成長 企業の飽くなき欲望

「どこの企業も同じようなもんだな」

就活のときに会社資料を見て思った。外向きの紹介では企業のウリや特徴など、どこの会社も大差ない。こんな中で何を選べというのだろうか。

 

よく見るウリの中に「成長」という言葉がある。ここで言う「成長」は売り上げや利益など、企業側の成長である。「成長」=良い事のように扱われているが、果たして本当にそうだろうか。

 

本来、企業にとって「成長」とは理念やビジョンを達成するための手段であり、目的ではない。理念達成のために必要な成長ならばよいかもしれない。しかし、理念を忘れ「成長そのものが目的」となっている企業も少なくない。目的を見失い、際限ない「成長」を望んだとき、企業はバランスを崩す。
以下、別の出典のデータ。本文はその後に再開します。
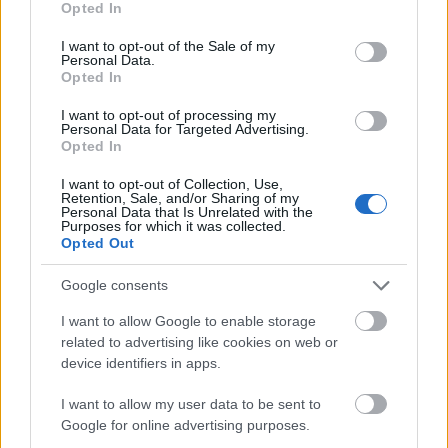
Opted In
use your data for below specified purposes in below Google
consent section.
Új helyszínre, a Stúdió K-ba költözik az DEKK Színház
I want to opt-out of the Sale of my
Personal Data.
monodrámája, az Első kétszáz évem. A Királyhegyi
Opted In
Pál életét feldolgozó előadás legközelebb február 4-
én este 8 órától látható. „Akinek van humora,
I want to opt-out of processing my
Personal Data for Targeted Advertising.
mindent tud. Akinek nincs, mindenre képes” –
Opted In
mondta Királyhegyi Pál, a népszerű humorista, aki…
I want to opt-out of Collection, Use,
Retention, Sale, and/or Sharing of my
Personal Data that Is Unrelated with the
Purposes for which it was collected.
Opted Out
Google consents
I want to allow Google to enable storage
related to advertising like cookies on web or
device identifiers in apps.
I want to allow my user data to be sent to
Google for online advertising purposes.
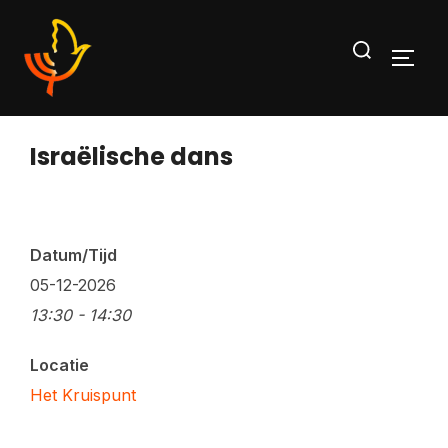
Ga
Zoek
naar
TOGG
naar:
de
inhoud
Israëlische dans
Datum/Tijd
05-12-2026
13:30 - 14:30
Locatie
Het Kruispunt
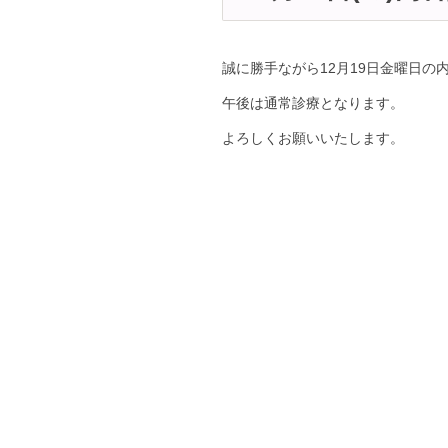
誠に勝手ながら12月19日金曜日の
午後は通常診療となります。
よろしくお願いいたします。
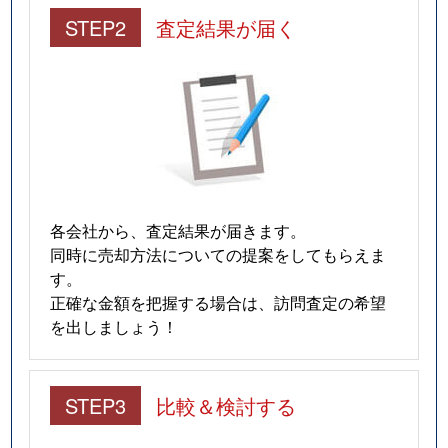
STEP2
査定結果が届く
各会社から、査定結果が届きます。
同時に売却方法についての提案をしてもらえま
す。
正確な金額を把握する場合は、訪問査定の希望
を出しましょう！
STEP3
比較＆検討する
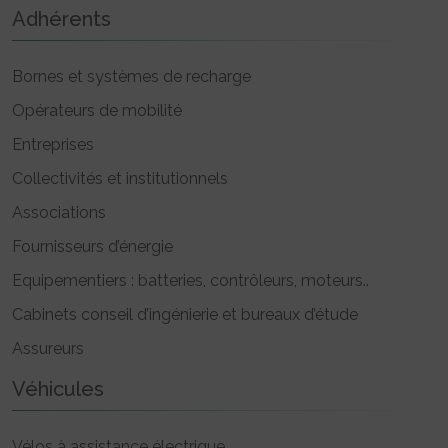
Adhérents
Bornes et systèmes de recharge
Opérateurs de mobilité
Entreprises
Collectivités et institutionnels
Associations
Fournisseurs d’énergie
Equipementiers : batteries, contrôleurs, moteurs..
Cabinets conseil d’ingénierie et bureaux d’étude
Assureurs
Véhicules
Vélos à assistance électrique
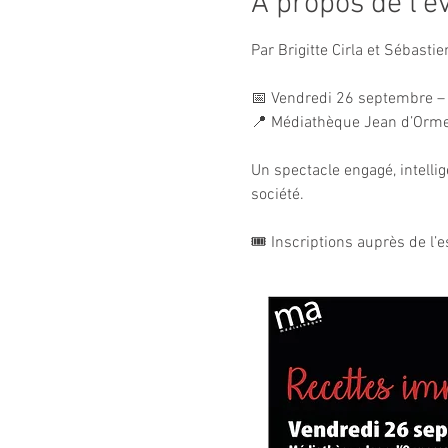
À propos de l'
Par Brigitte Cirla et Sébasti
📅 Vendredi 26 septembre –
📍 Médiathèque Jean d’Orm
Un spectacle engagé, intelli
société.
🎟 Inscriptions auprès de l’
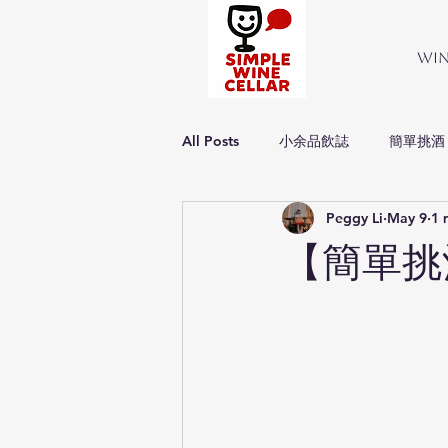
Wi
All Posts
小余品飲誌
簡單挑酒
Peggy Li
May 9
1 
Simple about wine
簡單品酒
【簡單挑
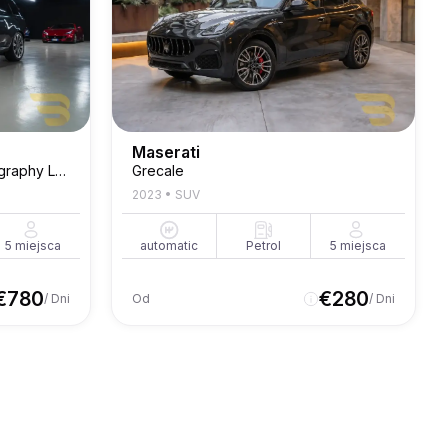
Maserati
Range Rover Vogue Autobiography Long P530
Grecale
2023
•
SUV
5
miejsca
automatic
Petrol
5
miejsca
€
780
€
280
/ Dni
Od
/ Dni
それが過度な成果主義や企業不祥事に繋がってしまうのである。

 

成長しすぎない経営手法として、伊那食品工業株式会社の「年輪経営」が有名である。「年輪経営」とは年輪のように毎年少しずつ成長していく経営手法のことで、厳しい年は少しでも成長し、好調の年でも成長しすぎないことが特徴である。少しずつ着実な成長が社員を含めたステークホルダーの幸せに繋がるのである。

 

戦後の復興期であったならば、とにかく「成長」だったのかもしれない。しかし、色々な面において豊かになった現代において、「成長」とは必ずしも必要なものではない。何のために企業が存在し、何のために働くのか問い直す必要があるのではないだろうか。